Data entries ->
▬▬▬▬▬▬▬▬▬▬

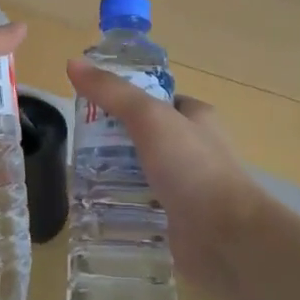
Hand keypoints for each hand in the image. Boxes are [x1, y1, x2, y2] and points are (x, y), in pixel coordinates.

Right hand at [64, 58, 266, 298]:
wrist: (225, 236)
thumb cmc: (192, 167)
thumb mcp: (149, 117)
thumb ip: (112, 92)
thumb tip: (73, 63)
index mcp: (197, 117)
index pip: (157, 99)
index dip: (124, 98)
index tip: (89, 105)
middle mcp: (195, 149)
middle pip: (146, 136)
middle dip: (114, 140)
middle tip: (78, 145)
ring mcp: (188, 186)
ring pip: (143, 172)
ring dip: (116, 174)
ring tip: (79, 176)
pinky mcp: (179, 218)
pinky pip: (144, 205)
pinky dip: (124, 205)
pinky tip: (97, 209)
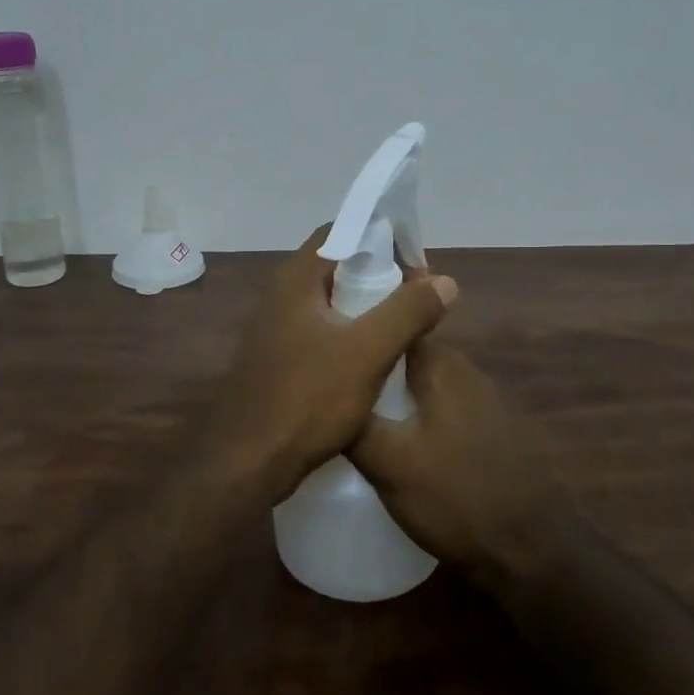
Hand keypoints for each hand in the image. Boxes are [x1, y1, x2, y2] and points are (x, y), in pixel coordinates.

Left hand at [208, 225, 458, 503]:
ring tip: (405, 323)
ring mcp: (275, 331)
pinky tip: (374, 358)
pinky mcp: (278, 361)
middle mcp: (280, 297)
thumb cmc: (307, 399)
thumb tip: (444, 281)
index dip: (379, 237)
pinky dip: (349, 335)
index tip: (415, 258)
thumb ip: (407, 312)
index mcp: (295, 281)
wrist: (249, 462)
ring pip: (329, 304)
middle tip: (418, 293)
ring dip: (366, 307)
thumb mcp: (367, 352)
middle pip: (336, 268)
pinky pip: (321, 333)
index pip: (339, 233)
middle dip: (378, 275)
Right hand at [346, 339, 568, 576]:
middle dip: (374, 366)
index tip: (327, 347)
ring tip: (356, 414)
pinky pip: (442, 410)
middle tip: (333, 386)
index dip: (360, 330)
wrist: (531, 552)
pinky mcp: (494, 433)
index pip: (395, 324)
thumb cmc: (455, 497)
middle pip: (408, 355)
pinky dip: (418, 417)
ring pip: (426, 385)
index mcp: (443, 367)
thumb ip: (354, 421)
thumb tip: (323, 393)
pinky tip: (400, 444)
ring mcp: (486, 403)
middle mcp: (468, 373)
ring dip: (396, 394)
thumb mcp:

▬▬▬▬▬▬▬▬▬▬

Your assignment -> In the copy, omit the pictures and give every line of the data exactly.

Written answer ->
Hand keypoints for each hand in the image. Boxes are [x1, y1, x2, y2] and points are (x, y), in pixel coordinates.

Right hand at [64, 58, 266, 298]:
wrist: (225, 236)
thumb cmc: (192, 167)
thumb mcp: (149, 117)
thumb ip: (112, 92)
thumb tip: (73, 63)
index mcp: (197, 117)
index pip: (157, 99)
index dip: (124, 98)
index tip: (89, 105)
middle mcp: (195, 149)
middle pip: (146, 136)
middle dip: (114, 140)
middle tip: (78, 145)
ring mcp: (188, 186)
ring pip: (143, 172)
ring dip: (116, 174)
ring tip: (79, 176)
pinky mcp: (179, 218)
pinky pip: (144, 205)
pinky dip: (124, 205)
pinky tip: (97, 209)
Hand keypoints for each hand in the image. Boxes are [x1, y1, x2, y2] and points are (x, y), in pixel coordinates.

Left hand at [208, 225, 458, 503]:
ring tip: (405, 323)
ring mcp: (275, 331)
pinky tip: (374, 358)
pinky mcp: (278, 361)
middle mcp: (280, 297)
thumb cmc: (307, 399)
thumb tip: (444, 281)
index dip: (379, 237)
pinky dip: (349, 335)
index tip: (415, 258)
thumb ip: (407, 312)
index mcp: (295, 281)
wrist: (249, 462)
ring pip: (329, 304)
middle tip: (418, 293)
ring dip: (366, 307)
thumb mcp: (367, 352)
middle pip: (336, 268)
pinky pip: (321, 333)
index pip: (339, 233)
middle dip: (378, 275)
Right hand at [346, 339, 568, 576]:
middle dip: (374, 366)
index tip: (327, 347)
ring tip: (356, 414)
pinky pip: (442, 410)
middle tip: (333, 386)
index dip: (360, 330)
wrist: (531, 552)
pinky mcp: (494, 433)
index pip: (395, 324)
thumb cmc: (455, 497)
middle pip: (408, 355)
pinky dip: (418, 417)
ring pip: (426, 385)
index mcp: (443, 367)
thumb ip: (354, 421)
thumb tip: (323, 393)
pinky tip: (400, 444)
ring mcp: (486, 403)
middle mcp: (468, 373)
ring dip: (396, 394)
thumb mcp:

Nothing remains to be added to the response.